New Title IX policy includes cross-examination during hearing, required by federal regulations

The policy includes more legalistic procedures than MIT’s pre-existing policy

MIT has released a new Title IX Sexual Harassment policy in response to new regulations from the Department of Education (ED), effective Aug. 14. 

The new procedure, in compliance with federal regulations, requires that formal Title IX complaints be addressed in a live hearing, chaired by outside legal professionals and including cross-examinations of the complainant, respondent, and witnesses. Statements of parties or witnesses who do not submit to cross-examination may not be relied on by the hearing panel.

Vice President for Human Resources Ramona Allen, Chancellor Cynthia Barnhart PhD ’88, and Provost Martin Schmidt ’88 wrote in an email to the MIT community that the new policy is in line with the ED’s “more narrow definition of sexual harassment.” Behaviors in violation of MIT’s sexual harassment policy that do not fit into the ED’s definition will continue to be addressed through MIT’s pre-existing procedures. 

Allen, Barnhart, and Schmidt also wrote that legal professionals will “make evidentiary rulings during cross-examination” and help write a “detailed determination letter required by the regulations.” 

MIT’s pre-existing procedures for hearings do not include live cross-examination and are chaired by members of the Committee on Discipline’s sexual misconduct subcommittee, without the involvement of outside professionals.

Jackie Valeri G, chair of the messaging and partnerships branch of the Title IX Student Advisory Committee (TIXSAC), said in an interview with The Tech that the old system will be kept so that “not all cases at MIT go through this stricter system” with “a judge-like figure” and where “people are required to have advisors provided to them by the school to conduct cross examination during the hearing.”

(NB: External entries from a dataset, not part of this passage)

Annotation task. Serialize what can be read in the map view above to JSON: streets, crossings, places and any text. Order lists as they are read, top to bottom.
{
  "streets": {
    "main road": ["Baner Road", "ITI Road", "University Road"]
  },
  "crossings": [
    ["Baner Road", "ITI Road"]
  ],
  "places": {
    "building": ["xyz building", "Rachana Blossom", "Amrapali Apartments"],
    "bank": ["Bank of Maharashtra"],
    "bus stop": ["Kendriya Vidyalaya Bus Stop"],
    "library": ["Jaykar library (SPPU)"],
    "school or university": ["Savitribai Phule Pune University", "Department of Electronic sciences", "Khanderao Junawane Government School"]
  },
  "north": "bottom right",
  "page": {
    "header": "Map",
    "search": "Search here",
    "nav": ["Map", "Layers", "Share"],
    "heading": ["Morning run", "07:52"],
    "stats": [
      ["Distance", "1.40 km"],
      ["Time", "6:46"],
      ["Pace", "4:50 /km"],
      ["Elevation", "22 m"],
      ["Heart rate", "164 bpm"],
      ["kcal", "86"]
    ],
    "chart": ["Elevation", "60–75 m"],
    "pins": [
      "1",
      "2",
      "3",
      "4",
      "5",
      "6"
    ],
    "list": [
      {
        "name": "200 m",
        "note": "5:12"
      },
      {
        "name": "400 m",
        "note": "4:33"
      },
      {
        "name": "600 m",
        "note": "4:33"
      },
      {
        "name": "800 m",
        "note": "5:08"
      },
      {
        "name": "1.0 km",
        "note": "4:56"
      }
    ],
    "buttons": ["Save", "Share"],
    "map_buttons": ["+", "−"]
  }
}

Molly Bird G, member of the committee tasked with reviewing the Institute’s policies and TIXSAC member, said in an interview with The Tech that the new, more legalistic procedure may “scare people away from reporting, so we want to keep the current process, which, in theory has lower barrier to entry.”

The new regulations apply to cases of sexual misconduct categorized under Title IX Sexual Harassment. The Institute Discrimination and Harassment Response (IDHR) office’s website describes these as cases where an MIT employee “conditions the provision of an aid, benefit, or service of MIT on” participation “in unwelcome sexual conduct”; where unwelcome conduct is considered “to be so severe, pervasive, and objectively offensive that if effectively denies a person equal access to MIT’s education”; or where sexual assault, dating violence, domestic violence, or stalking take place as defined by federal law.

Additionally, the conduct must occur in an education program or activity controlled by MIT and must take place in the U.S. When filing the formal complaint, the complainant must be participating in activity at MIT.

Secretary of Education Betsy DeVos passed the new regulations in May, and the ED required universities to update their policies by Aug. 14 to comply with federal law. At the time, the Institute charged a committee chaired by Professor Andrew Whittle ScD ’87 and Professor Munther Dahleh to advise the creation of new policies.

Bird said that these policies are interim measures following the regulations and that the “plan is to keep evaluating our policies.”

Bianca Lepe G, member of the committee and TIXSAC member, said in an interview with The Tech that there are lawsuits against the ED around the new regulations and that it is possible they will affect the policies in the upcoming semester.

The regulations were criticized by advocacy groups, including the National Women’s Law Center and the American Civil Liberties Union, for their strict definition of sexual harassment, legalistic requirements, and requirement of cross-examination during hearings.

Valeri said that “even though the regulations have changed, there’s nothing too small to go to IDHR for, and there’s a lot of informal remedies that IDHR can provide.” Lepe added that IDHR does not “move forward on any trajectory involving the student unless the student agrees.”

Update 8/25/20: This article was updated to include quotes from members of TIXSAC.